What is FRED?¶
FRED is a simulation engine for executing agent-based models. The FRED Modeling Language™ represents the programming language portion of the FRED ecosystem. The Epistemix Platform represents the broader simulation environment provided by Epistemix for simulating FRED models to see how a population of agents changes over time.
A typical population of agents representing individual people at a county-level. During a simulation, interesting emergent behavior can occur. Examples of changes to the population as a whole include updates to the population’s overall size (through birth and death) and changes to the age structure of the population (how many people there are in each age group).
A FRED model is broken down into conditions and states. Conditions might include diseases, behaviors, attitudes, economic status, or just about any other kind of condition a modeler wants to simulate and study. We'll dive more into how this works later, but note that one of the most interesting behaviors to observe in a simulation is often just how many people - and precisely which people - are in a certain state within a condition at a given time. FRED enables users to explore a wide range of conditions and how they spread within a population over time.
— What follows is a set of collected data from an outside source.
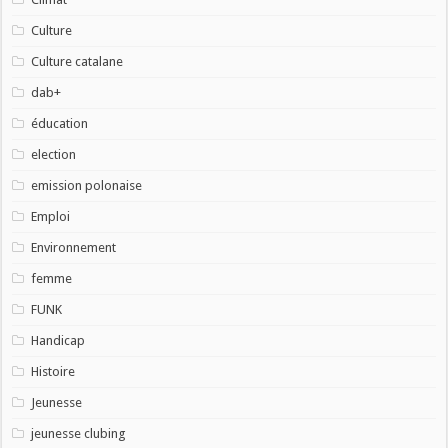
Culture
Culture catalane
dab+
éducation
election
emission polonaise
Emploi
Environnement
femme
FUNK
Handicap
Histoire
Jeunesse
jeunesse clubing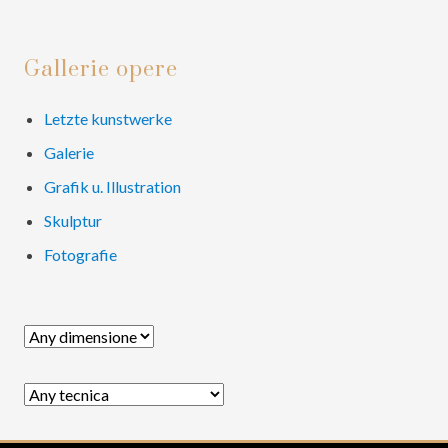
e
e
e
o
Primary
Gallerie opere
Sidebar
Letzte kunstwerke
Galerie
Grafik u. Illustration
Skulptur
Fotografie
FRED is a tool that can be used for building epidemiological models. Wikipedia calls epidemiology "the study and analysis of the distribution (who, when, and where), patterns and determinants of health and disease conditions in defined populations." Epidemiology also traditionally includes health-related conditions such as obesity, drug use, etc., but there exists a casual and non-technical use of the term where epidemiology encompasses the study of any pattern that can spread in a population.
For example, one may speak of the epidemic of gun violence, the epidemic of panic, or the epidemic of social media use. With this definition, the term epidemic refers to any rapidly increasing patterns in a population (see examples in Malcolm Gladwell’s book, The Tipping Point). FRED lets us study the dynamics of epidemics by tracking how such patterns in populations vary over time and space.
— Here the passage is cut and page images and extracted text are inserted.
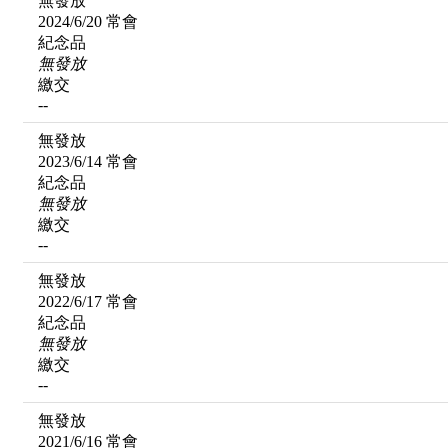
無發放
2024/6/20 常會
紀念品
無發放
繳交
--
無發放
2023/6/14 常會
紀念品
無發放
繳交
--
無發放
2022/6/17 常會
紀念品
無發放
繳交
--
無發放
2021/6/16 常會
Indeed, FRED has been used (and was originally designed to simulate) the spread and prevalence of infectious and noninfectious diseases, but has evolved to offer a much broader spectrum of functionalities, demonstrating its versatility and wide-ranging applicability.
Design Goals of FRED¶
There are many alternatives to building an agent-based model. Any large software system is designed with specific objectives in mind. These goals have had a significant impact on why FRED works the way it does.
Efficiency with Large Populations¶
FRED is designed to simulate interactions among a large population of agents as quickly as possible. The early applications of FRED were in the field of modeling infectious disease epidemics in areas with very many agents, such as US cities, counties, and states. To do so, we needed a system that could represent millions of individuals and their potential interactions in a reasonable amount of time.
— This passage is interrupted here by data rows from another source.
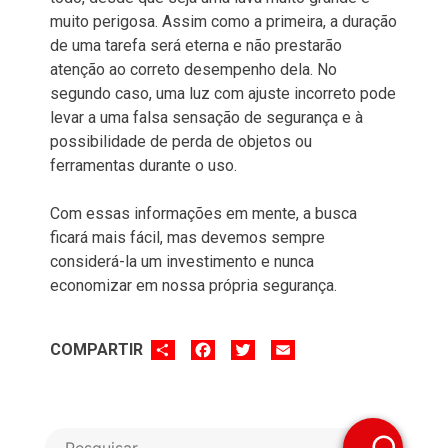
muito perigosa. Assim como a primeira, a duração
de uma tarefa será eterna e não prestarão
atenção ao correto desempenho dela. No
segundo caso, uma luz com ajuste incorreto pode
levar a uma falsa sensação de segurança e à
possibilidade de perda de objetos ou
ferramentas durante o uso.
Com essas informações em mente, a busca
ficará mais fácil, mas devemos sempre
considerá-la um investimento e nunca
economizar em nossa própria segurança.
SHARE
FACEBOOK
TWITTER
EMAIL
COMPARTIR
Realistic Population Models¶
Because we are motivated to provide decision makers with simulations of epidemics in particular locations, FRED was designed take full advantage of synthetic populations that include both individuals and their mixing groups, including households, neighborhoods, schools, and workplaces, and a set of default behaviors for said individuals.
Tracks Conditions at the Population Level¶
One goal of FRED is to be capable of tracking the spread of conditions within a population. The output includes summary statistics of how many people are in a given state during each day of the simulation. The output can also include reports showing the location of these individuals. This information can be easily used to automatically generate useful graphics that show the spread of conditions over time and space.
FRED can also provide data on specific agents in the simulation. It can optionally record a kind of electronic health record (EHR) for each individual that includes every change to that individual’s state over time. A set of tools are available for searching this EHR dataset, or if desired, users can use it the data as input to an external analysis tool of their choosing.
Limited Active Set of Agents¶
FRED works most efficiently if there is a limited set of actively changing agents. The internal bookkeeping methods in FRED attempt to limit as much computation as possible to the active set of agents and those agents who may directly interact with the active set. Other agents are updated on an as-needed basis. For models in which a small subset of a large population is in the active set, FRED can produce dramatic speedups compared to simpler approaches that update each agent at each time step.
Reproducibility¶
FRED simulations are automatically provided with a randomly generated seed. If desired, this seed can be re-used should there be a need to re-run a model. Given an identical model with identical parameters and an identical seed, FRED will produce the same result.
Sweeps using multiple randomly generated seeds can also be performed in order to see how random chance affects a given model.
Extensibility¶
FRED permits modelers to design models that are quite complex. FRED models can track any number of conditions spreading through a population. The characteristics of each condition are defined by the user. The evolution of each agent’s state may depend on a wide range of factors, for example, the agent’s demographics, its social interactions, and the state of other agents in the model.